Real-Time Backend

Notification Fan-out

Instagram posts a photo by Kylie Jenner (398M followers). Within 30 seconds the system has to queue nearly 400 million notifications, and the API has to respond instantly. How does this work without collapse?

  • **Twitter/X:** hybrid fan-out - push for regular users (<10k followers), pull for celebrities. That is how it handles ~500M tweets per day without overloading storage.
  • **Meta (Facebook):** the Titan system processes >1B notifications per day via Kafka + Cassandra with multi-level batching. Each layer of the stack batches independently: events, DB writes, push tokens.
  • **Apple APNs:** accepts at most 300 requests/sec per token. Without throttling, large apps hit the rate limit immediately and lose deliverability for everyone, not just active users.
  • **SendGrid:** caps new IPs at 200 emails/day at the start. Violating the warm-up protocol lands you on provider spam lists, and recovering IP reputation takes weeks.

Fan-out to Millions of Recipients

When an Instagram celebrity with 50M followers posts a photo, the system has to create a notification for each of them. This is called **fan-out**: one event multiplied into millions of tasks. The naive approach (a loop at post time) will kill the server for sure. 50M INSERTs take hours while the user waits on the API.

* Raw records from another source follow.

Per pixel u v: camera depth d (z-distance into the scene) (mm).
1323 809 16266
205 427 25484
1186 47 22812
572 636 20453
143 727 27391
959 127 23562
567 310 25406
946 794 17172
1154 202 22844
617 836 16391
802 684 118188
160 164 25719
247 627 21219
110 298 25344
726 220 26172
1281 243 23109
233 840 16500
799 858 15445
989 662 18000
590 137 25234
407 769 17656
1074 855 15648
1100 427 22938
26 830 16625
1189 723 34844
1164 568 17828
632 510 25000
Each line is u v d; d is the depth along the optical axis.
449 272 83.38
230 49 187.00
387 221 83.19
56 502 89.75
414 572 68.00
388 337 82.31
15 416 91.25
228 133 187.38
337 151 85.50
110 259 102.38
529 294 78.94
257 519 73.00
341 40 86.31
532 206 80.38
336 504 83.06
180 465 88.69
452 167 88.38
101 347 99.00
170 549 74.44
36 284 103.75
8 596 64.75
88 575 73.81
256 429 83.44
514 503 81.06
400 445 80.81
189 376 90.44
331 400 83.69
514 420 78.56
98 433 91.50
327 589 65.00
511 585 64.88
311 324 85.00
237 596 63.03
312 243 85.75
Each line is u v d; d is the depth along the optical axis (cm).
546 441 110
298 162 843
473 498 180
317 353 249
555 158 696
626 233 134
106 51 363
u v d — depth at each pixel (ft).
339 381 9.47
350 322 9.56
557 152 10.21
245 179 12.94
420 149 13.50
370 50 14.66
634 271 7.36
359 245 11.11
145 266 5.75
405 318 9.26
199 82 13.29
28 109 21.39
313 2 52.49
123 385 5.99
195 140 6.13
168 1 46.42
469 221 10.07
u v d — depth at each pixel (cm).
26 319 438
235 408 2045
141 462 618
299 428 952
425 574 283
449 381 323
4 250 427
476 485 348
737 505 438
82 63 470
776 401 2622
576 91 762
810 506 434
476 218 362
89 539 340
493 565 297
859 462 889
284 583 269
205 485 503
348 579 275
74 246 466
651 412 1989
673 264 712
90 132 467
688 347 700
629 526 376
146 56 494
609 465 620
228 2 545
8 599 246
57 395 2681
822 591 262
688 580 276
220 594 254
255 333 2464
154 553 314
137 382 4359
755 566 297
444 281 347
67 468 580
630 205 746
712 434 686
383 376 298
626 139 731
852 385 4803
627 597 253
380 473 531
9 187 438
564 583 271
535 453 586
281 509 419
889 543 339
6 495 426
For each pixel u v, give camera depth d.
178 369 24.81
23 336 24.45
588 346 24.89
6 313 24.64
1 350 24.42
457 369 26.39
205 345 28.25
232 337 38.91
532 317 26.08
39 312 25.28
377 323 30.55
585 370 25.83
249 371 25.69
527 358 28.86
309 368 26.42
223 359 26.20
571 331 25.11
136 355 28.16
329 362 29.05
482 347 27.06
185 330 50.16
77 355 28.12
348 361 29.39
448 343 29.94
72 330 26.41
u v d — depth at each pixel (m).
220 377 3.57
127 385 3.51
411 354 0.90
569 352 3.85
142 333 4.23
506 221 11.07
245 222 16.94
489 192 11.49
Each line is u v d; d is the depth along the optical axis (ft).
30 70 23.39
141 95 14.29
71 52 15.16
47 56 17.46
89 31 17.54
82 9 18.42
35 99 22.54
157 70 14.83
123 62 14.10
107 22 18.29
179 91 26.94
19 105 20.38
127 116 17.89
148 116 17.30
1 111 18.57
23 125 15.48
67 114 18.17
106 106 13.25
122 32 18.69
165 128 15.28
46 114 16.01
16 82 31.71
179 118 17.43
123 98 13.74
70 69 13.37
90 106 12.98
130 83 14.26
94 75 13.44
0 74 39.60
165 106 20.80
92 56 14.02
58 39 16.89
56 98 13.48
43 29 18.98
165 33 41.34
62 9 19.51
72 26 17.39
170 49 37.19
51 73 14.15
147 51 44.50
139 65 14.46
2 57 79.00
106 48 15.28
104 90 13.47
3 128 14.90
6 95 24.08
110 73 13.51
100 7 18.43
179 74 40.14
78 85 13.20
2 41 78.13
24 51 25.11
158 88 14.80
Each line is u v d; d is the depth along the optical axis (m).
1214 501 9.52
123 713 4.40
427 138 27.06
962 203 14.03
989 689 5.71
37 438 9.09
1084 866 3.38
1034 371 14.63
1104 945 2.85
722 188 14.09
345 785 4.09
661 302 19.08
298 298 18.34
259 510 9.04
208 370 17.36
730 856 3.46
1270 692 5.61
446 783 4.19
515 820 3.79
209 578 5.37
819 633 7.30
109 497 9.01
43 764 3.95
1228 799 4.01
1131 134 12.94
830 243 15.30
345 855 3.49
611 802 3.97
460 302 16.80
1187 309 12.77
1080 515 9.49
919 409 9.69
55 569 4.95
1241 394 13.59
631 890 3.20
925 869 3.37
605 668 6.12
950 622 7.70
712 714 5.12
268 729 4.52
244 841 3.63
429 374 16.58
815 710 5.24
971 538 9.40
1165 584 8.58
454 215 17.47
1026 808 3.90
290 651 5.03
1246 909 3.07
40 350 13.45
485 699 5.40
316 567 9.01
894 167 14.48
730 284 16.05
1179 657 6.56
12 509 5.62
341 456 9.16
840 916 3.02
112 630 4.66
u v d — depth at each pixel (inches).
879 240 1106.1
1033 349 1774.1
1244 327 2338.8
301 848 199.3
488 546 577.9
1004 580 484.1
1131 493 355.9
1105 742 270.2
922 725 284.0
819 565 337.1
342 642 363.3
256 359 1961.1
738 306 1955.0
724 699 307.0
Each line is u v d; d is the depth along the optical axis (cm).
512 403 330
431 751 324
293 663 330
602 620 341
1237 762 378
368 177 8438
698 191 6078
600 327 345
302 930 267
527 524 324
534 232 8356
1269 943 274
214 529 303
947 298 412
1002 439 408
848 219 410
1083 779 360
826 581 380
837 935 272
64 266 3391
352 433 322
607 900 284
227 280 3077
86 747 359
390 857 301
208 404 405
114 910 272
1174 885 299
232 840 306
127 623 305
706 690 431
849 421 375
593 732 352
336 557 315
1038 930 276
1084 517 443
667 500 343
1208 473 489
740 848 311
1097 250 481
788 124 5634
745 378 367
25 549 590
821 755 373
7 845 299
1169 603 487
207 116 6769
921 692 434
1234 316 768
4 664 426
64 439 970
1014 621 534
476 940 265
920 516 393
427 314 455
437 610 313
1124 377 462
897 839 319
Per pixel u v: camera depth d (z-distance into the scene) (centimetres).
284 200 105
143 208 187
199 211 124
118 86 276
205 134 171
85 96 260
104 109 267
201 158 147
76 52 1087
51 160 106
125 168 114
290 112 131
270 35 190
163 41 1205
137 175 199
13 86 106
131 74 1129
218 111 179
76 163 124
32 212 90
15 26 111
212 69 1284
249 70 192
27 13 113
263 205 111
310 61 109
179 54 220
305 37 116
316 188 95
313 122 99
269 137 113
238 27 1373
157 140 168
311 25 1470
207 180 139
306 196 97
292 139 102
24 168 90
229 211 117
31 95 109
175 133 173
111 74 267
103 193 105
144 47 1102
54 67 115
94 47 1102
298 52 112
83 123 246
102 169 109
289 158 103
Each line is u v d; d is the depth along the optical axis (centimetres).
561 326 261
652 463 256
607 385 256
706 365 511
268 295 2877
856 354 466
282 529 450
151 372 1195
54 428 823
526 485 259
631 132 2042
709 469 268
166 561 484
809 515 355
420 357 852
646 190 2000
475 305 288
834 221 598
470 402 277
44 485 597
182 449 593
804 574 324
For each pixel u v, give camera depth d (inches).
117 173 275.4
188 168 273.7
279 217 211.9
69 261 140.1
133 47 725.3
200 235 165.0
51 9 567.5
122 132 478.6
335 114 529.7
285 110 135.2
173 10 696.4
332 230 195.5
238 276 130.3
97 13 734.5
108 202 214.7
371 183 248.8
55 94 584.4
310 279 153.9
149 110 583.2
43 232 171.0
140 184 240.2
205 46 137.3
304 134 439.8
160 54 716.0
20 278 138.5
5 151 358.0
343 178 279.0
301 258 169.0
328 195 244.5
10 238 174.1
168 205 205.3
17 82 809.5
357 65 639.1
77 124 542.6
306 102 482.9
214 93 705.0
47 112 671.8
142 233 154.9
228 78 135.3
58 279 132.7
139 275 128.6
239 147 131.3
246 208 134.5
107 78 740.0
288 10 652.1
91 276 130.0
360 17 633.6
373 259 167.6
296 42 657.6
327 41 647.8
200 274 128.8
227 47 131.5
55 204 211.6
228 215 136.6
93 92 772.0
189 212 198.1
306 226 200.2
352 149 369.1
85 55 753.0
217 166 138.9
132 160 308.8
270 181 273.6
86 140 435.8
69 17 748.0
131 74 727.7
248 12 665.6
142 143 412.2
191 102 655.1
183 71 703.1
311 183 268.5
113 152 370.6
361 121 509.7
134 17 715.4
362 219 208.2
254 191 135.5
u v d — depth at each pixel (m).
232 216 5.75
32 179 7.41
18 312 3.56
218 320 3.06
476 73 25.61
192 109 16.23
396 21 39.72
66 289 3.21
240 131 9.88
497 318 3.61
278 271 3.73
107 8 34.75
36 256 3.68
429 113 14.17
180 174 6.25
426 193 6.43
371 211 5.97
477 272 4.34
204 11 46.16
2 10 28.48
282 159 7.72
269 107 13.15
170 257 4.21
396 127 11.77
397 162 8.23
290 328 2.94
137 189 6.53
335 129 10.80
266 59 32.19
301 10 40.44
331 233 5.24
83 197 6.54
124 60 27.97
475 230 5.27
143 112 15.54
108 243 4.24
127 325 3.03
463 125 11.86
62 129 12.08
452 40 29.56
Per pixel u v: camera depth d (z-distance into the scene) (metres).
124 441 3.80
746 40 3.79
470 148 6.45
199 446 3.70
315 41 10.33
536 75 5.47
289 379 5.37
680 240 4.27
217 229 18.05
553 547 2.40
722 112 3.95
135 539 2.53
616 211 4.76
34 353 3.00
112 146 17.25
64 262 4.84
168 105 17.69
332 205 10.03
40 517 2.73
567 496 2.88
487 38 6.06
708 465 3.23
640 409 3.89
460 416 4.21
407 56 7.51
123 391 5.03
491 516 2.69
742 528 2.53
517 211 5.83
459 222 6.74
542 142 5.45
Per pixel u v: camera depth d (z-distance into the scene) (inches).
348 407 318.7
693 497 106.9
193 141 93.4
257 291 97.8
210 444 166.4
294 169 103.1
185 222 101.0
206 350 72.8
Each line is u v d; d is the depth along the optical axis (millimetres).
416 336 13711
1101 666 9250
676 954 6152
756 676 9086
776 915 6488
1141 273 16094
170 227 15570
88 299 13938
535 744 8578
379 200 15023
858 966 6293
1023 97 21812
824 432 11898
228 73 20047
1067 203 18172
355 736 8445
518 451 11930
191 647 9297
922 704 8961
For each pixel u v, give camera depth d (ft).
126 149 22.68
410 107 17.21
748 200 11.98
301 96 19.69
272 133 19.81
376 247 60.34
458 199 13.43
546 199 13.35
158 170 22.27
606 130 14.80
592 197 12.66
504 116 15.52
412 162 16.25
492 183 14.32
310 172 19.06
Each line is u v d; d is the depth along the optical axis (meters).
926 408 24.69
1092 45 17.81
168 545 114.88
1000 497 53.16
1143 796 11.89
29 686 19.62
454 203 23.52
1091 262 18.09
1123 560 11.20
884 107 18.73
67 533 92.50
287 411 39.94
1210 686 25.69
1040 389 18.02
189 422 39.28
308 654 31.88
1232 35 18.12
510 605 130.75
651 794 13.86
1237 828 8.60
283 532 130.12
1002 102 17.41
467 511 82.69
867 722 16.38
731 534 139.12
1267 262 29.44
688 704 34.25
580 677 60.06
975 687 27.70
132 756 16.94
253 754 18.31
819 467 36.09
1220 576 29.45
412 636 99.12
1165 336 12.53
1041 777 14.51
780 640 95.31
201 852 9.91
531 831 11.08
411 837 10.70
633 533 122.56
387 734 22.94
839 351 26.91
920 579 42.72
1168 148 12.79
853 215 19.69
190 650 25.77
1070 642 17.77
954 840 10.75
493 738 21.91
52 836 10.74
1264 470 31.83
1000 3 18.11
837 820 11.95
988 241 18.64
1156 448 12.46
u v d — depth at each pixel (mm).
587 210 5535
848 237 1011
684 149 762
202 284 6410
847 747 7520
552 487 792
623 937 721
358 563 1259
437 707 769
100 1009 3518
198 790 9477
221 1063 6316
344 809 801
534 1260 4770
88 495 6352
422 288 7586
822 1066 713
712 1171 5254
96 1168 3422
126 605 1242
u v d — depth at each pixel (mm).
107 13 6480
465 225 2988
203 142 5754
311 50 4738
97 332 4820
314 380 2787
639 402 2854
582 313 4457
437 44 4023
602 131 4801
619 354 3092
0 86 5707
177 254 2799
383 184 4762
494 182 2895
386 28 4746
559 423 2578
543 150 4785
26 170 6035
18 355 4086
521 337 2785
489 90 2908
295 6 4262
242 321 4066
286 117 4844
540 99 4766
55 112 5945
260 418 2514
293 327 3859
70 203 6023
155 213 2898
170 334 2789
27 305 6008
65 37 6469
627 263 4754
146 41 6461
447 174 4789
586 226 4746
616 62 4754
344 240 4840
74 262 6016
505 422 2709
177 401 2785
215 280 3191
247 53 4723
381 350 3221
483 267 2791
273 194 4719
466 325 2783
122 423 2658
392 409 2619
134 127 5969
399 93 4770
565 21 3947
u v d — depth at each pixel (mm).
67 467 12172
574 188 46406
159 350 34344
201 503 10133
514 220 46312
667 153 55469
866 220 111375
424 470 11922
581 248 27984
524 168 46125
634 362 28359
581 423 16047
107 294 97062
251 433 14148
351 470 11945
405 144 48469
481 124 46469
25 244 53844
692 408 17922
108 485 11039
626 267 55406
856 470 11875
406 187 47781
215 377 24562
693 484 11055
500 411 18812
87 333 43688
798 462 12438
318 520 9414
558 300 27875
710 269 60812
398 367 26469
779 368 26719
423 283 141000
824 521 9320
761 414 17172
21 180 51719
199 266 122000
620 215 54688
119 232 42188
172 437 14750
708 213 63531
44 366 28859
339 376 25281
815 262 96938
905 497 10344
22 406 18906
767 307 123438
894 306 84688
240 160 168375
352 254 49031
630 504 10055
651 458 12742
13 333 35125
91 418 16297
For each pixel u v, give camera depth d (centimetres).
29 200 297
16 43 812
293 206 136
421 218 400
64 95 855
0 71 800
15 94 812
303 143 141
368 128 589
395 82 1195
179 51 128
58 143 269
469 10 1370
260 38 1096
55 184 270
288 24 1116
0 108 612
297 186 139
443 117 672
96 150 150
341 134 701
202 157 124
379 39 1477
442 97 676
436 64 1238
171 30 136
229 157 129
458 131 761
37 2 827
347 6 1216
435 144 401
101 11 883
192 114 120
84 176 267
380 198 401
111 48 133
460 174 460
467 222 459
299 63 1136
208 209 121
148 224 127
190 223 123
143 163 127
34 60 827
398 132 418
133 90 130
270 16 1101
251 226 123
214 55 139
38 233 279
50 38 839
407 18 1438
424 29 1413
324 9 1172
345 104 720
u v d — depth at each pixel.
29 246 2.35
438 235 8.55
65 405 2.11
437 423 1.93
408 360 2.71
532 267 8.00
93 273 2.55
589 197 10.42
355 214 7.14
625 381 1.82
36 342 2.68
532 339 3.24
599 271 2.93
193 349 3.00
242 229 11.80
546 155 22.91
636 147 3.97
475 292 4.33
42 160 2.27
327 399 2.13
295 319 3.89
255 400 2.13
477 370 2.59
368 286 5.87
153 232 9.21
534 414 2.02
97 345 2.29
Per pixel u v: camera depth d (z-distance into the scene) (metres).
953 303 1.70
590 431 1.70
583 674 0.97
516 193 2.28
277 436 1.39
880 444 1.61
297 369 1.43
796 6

Twitter ran into a fan-out problem with celebrities in 2013. A Barack Obama post triggered ~8M notifications, and the system lagged for minutes. The fix: a hybrid - fan-out on write for regular users, fan-out on read for celebrities (>10k followers).

The key insight is asynchrony. The post call returns 200 OK instantly, and fan-out runs in the background through a message queue (Kafka, SQS, RabbitMQ). The user does not wait for notifications to reach all 50M followers.

A user has 20 million followers. Which fan-out strategy do you pick for their posts?

Batch Processing of Notifications

When fan-out spawns millions of tasks, workers have to process them in batches. Otherwise the per-job overhead eats all the throughput. Batch processing groups identical operations to reduce latency and cost.

Batch size is a trade-off. Too small (10) and the per-call overhead dominates. Too large (100k) and one failure loses the whole batch, plus the transaction holds a lock too long. In practice: 500-1000 for DB inserts, 100-500 for push services (the FCM limit is 500 tokens per call).

Meta (Facebook) processes ~1B notifications per day. Their Titan system batches at every layer: grouping events before writing to Cassandra, grouping push tokens before sending to APNs/FCM, grouping email addresses before handing off to SendGrid.

FCM (Firebase Cloud Messaging) accepts a maximum of 500 tokens per multicast call. You need to push to 50,000 users. How many FCM calls do you need?

Priority Queue for Notifications

Not all notifications are equally urgent. A payment push at 3 AM is critical, a marketing blast is not. A priority queue guarantees delivery of important messages even when the system is overloaded, by pushing low-priority tasks back.

Slack uses three priority levels: critical (direct messages), normal (channel notifications), low (email digests). During a delivery system incident, Slack intentionally drops P2/P3 to guarantee P0/P1 delivery. Users notice the digest delay but do not lose important alerts.

In practice, priority queues are implemented either as separate physical queues (different Kafka topics, different SQS queues) or via a Redis Sorted Set score, where score is `priority * 1e13 - timestamp`. That guarantees processing by priority, with FIFO inside each priority.

The system is overloaded. Workers cannot keep up with the notification stream. Which notification should be processed first?

Notification Throttling

Throttling is the deliberate capping of notification send rate. It is not a bug, it is a feature: protection against spam, compliance with provider limits (APNs, FCM, SendGrid), and, most importantly, respect for the user. Getting 50 pushes per second is a recipe for app uninstall.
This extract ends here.